Alternatively, for mapping skills, give the students an aerial map of the area. They draw where their square is, as well as mapping the things they find in their square. (See last photo.)
At the side of their square drawing, students can use a Key to write out the species names, with a letter abbreviation, which can be used to label the map e.g. R=rockweed, P=plantain.
Students should try to find every living thing in the square, and may need teaching to slow down and look ever more closely. There is always one more thing to find, and given time students will notice things that they did not see to start.
Gather as a group and combine data to write all the living things that they have found on a board.
Then ask students who eats who in this habitat. Link the living things with arrows, to build up food chains and eventually a food web.
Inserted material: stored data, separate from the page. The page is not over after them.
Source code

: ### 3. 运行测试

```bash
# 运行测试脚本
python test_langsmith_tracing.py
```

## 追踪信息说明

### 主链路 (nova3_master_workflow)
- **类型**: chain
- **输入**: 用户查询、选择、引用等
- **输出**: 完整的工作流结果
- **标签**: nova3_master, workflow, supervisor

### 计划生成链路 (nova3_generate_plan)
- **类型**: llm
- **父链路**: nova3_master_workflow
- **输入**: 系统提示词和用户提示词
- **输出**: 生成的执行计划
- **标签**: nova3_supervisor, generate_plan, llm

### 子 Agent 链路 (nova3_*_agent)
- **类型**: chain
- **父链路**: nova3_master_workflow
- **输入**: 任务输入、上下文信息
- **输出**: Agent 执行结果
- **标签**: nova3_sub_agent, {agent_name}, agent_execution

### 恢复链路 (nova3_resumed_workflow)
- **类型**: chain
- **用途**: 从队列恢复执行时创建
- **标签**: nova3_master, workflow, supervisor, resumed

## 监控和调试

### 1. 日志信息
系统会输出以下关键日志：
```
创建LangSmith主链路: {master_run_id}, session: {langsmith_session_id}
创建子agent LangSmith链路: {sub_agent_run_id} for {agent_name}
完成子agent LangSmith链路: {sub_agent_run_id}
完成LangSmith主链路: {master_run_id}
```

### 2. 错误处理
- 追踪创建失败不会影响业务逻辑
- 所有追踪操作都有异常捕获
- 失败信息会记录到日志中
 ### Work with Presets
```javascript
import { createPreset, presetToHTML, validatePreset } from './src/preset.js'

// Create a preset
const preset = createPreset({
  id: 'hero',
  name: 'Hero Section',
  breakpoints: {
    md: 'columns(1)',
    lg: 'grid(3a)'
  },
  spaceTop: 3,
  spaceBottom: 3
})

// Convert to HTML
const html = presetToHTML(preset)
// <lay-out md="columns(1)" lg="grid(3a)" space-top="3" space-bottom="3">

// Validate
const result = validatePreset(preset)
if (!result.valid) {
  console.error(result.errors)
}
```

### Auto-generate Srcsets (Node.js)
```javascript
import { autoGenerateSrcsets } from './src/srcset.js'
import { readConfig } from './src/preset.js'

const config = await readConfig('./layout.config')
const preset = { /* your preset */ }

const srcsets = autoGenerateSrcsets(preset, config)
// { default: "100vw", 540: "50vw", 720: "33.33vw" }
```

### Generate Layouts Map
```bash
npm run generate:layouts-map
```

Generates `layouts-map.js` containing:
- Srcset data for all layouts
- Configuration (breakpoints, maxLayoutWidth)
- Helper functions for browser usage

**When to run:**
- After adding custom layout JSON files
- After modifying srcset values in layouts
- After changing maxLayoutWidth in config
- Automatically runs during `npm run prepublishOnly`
Add in bacteria, plankton and other living things too small to see, in order to feed the lowest levels of the food web. Also add in the sun, which provides energy to the producers, such as plants, seaweed and other algae.
From the few living things each student found, they can see how they are part of a much greater food web and ecosystem.
Food web of rocky shore on page 2 of https://scientistinresidence.ca/pdf/life-science/Exploring%20Biodiversi…
Seaweeds commonly found on Vancouver beaches : Sea lettuce (Ulva), Green string lettuce (Ulva), Sugar kelp (Saccharina), Bull kelp, Japanese wire weed (Sargassum).